Definition
A final approach in which one or more key parameters — airspeed, descent rate, glidepath, configuration, power setting, or alignment with the runway centerline — fall outside the established limits for a safe landing, and are not corrected by a defined gate (typically 500 feet AGL in visual conditions or 1,000 feet AGL in instrument conditions). An unstable approach is the trigger condition for a go-around.
Plain English
An approach where the airplane is not on speed, on path, on heading, and properly configured to land, with the corrections needed becoming too large or too late to safely fix before touchdown.
Context Anchor
You will hear this term during landing training, approach briefings, safety discussions, and any decision about whether to continue landing or climb away and try again.
Derivation
Unstable comes from stable, meaning firm or steady, with un- meaning not. Approach means coming nearer.

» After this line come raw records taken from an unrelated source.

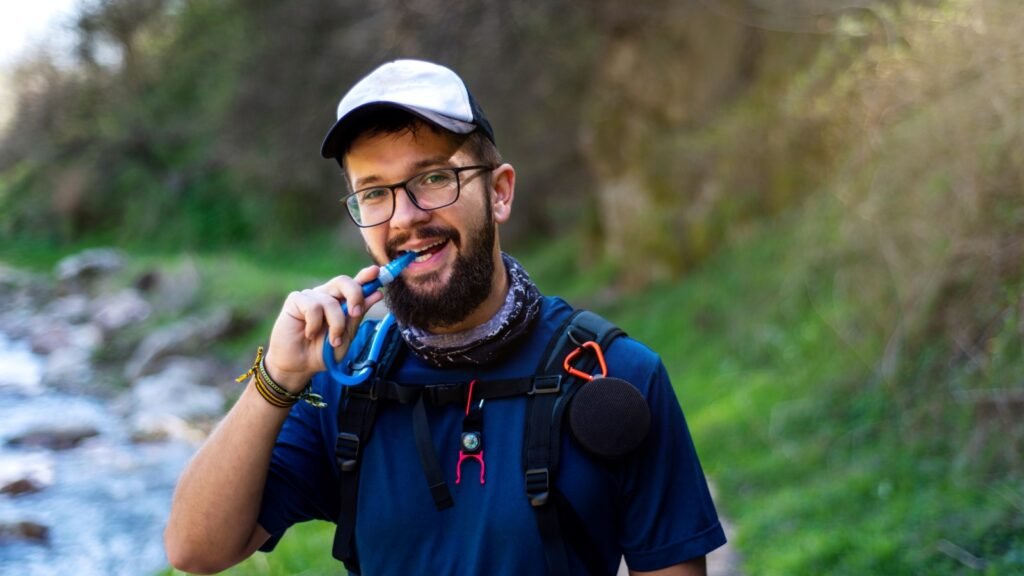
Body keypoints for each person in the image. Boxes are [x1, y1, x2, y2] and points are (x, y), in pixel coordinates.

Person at [165, 59, 726, 575]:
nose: (405, 218)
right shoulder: (346, 388)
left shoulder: (617, 376)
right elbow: (196, 549)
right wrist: (278, 378)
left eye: (433, 178)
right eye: (375, 193)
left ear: (499, 192)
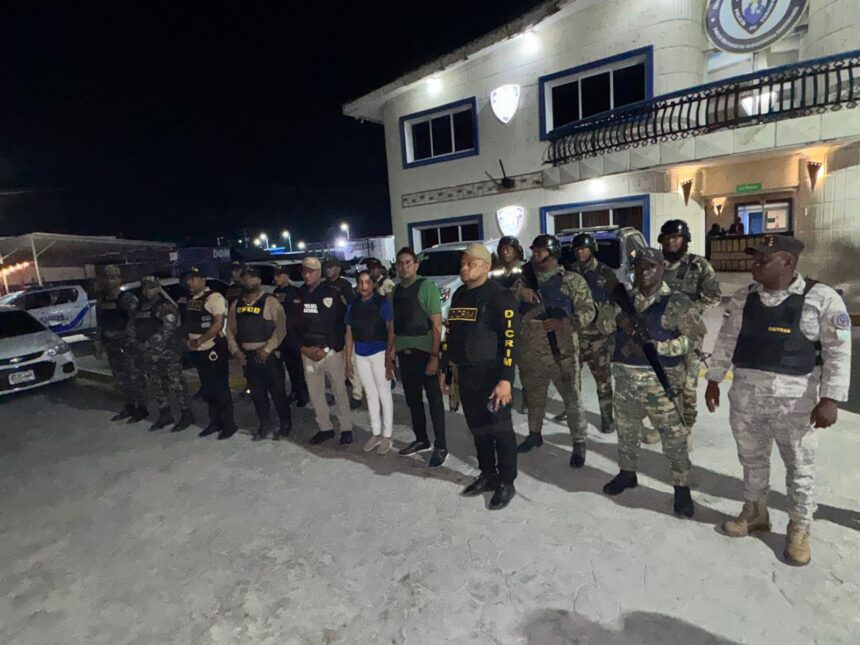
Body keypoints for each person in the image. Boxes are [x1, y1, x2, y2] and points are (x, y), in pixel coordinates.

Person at [704, 235, 851, 566]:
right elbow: (727, 340)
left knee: (799, 467)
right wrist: (714, 378)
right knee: (752, 460)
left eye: (764, 259)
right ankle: (755, 511)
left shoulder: (821, 298)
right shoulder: (744, 298)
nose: (755, 264)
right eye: (755, 257)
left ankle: (799, 526)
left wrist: (831, 398)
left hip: (795, 404)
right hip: (746, 400)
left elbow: (839, 351)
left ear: (788, 262)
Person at [597, 248, 705, 518]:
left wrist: (660, 347)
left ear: (661, 268)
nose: (644, 272)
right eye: (639, 266)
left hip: (661, 384)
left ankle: (681, 488)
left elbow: (694, 339)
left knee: (674, 439)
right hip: (625, 380)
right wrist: (618, 320)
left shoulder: (677, 301)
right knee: (626, 432)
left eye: (650, 266)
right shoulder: (623, 299)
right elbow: (601, 325)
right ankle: (627, 473)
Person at [440, 243, 520, 510]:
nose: (464, 268)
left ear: (486, 267)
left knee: (500, 429)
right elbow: (452, 334)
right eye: (462, 264)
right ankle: (488, 474)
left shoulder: (500, 297)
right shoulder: (460, 294)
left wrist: (506, 379)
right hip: (467, 374)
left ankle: (506, 481)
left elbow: (511, 341)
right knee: (478, 428)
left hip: (492, 376)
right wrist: (447, 371)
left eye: (470, 264)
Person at [512, 234, 595, 467]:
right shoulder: (524, 280)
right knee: (534, 396)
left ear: (553, 253)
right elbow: (506, 303)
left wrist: (565, 323)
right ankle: (534, 434)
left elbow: (589, 310)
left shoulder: (572, 280)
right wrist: (520, 293)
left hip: (561, 350)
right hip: (530, 350)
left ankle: (579, 442)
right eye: (534, 250)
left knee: (572, 398)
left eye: (540, 251)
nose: (535, 254)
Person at [658, 219, 721, 443]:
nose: (671, 242)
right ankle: (663, 426)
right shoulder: (656, 263)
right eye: (667, 238)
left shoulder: (699, 265)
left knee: (687, 383)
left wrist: (691, 310)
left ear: (685, 240)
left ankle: (687, 428)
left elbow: (714, 296)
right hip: (660, 330)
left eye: (676, 237)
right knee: (661, 380)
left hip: (688, 332)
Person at [390, 247, 447, 468]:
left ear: (416, 264)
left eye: (408, 262)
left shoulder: (426, 286)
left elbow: (437, 324)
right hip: (405, 354)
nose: (404, 267)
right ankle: (421, 439)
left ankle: (441, 446)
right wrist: (389, 354)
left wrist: (434, 356)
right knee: (413, 401)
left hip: (425, 353)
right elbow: (393, 325)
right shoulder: (395, 290)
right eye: (400, 263)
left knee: (434, 402)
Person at [226, 266, 291, 440]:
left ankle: (285, 423)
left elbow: (281, 328)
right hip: (248, 357)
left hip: (269, 356)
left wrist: (267, 349)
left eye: (252, 277)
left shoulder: (270, 301)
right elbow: (230, 330)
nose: (249, 281)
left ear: (259, 281)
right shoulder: (237, 305)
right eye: (246, 277)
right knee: (257, 393)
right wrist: (236, 351)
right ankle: (264, 423)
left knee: (278, 392)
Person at [299, 256, 354, 445]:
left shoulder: (332, 292)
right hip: (308, 353)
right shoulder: (299, 294)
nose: (307, 275)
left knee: (339, 390)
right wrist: (303, 348)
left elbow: (339, 325)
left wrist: (328, 348)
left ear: (319, 272)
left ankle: (346, 428)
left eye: (311, 271)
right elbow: (293, 325)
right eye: (304, 271)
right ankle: (325, 428)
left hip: (330, 352)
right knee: (315, 393)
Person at [568, 232, 617, 434]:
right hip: (575, 335)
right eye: (578, 249)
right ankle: (573, 412)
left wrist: (608, 320)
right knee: (572, 379)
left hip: (598, 336)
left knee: (603, 380)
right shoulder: (570, 272)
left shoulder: (605, 273)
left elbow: (617, 301)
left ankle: (606, 417)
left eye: (585, 249)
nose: (581, 252)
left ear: (592, 249)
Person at [135, 276, 195, 432]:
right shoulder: (141, 307)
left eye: (151, 287)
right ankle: (165, 414)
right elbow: (134, 325)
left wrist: (148, 343)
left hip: (168, 352)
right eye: (145, 288)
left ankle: (186, 414)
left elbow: (168, 329)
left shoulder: (165, 306)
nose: (147, 291)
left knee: (176, 384)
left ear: (157, 288)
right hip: (150, 354)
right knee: (158, 385)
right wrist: (137, 341)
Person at [184, 267, 237, 440]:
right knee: (208, 388)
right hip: (198, 349)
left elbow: (218, 324)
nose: (189, 283)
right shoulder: (192, 300)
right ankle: (215, 421)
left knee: (220, 388)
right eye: (188, 279)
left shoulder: (214, 297)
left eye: (193, 279)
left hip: (213, 347)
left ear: (202, 280)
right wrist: (189, 341)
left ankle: (229, 424)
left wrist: (200, 340)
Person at [345, 271, 395, 453]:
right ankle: (376, 433)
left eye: (367, 282)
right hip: (360, 354)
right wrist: (348, 360)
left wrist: (390, 357)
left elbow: (391, 329)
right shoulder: (353, 305)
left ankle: (387, 435)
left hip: (379, 352)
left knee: (384, 394)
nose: (364, 286)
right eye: (361, 282)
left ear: (373, 284)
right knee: (370, 394)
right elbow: (349, 333)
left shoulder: (381, 303)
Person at [97, 264, 148, 422]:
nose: (109, 281)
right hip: (112, 346)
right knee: (121, 379)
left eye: (112, 277)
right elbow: (100, 323)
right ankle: (129, 406)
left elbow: (136, 322)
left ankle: (142, 408)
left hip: (128, 345)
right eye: (106, 277)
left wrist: (130, 340)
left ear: (119, 280)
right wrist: (99, 343)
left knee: (136, 377)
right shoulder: (102, 300)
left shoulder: (128, 299)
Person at [324, 255, 362, 409]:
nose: (328, 269)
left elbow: (352, 308)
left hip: (344, 330)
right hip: (330, 332)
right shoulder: (323, 286)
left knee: (350, 363)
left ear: (338, 269)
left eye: (331, 266)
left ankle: (357, 395)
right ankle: (338, 394)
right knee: (334, 367)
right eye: (326, 266)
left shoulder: (344, 285)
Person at [273, 266, 310, 407]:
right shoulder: (275, 293)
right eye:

In aviation, the phrase points to a landing attempt that is not steady enough as the airplane gets close to the runway.
Why Pilots Care
Continuing an unstable approach raises the risk of runway excursion, hard landing, or loss of control.
Grounding Statement
Picture the airplane close to the runway while speed, height, and alignment are still changing instead of settling down.
Intuition Check
Unstable does not mean the airplane is out of control. It means the approach is not steady and within safe limits soon enough to continue safely to landing.
Example Sentence 1
Crossing 500 feet still 20 knots fast and high on the glidepath, the pilot called the approach unstable and initiated a go-around.
Example Sentence 2
Stabilized approach training teaches pilots to reject any unstable approach rather than attempt to fix it late in the landing.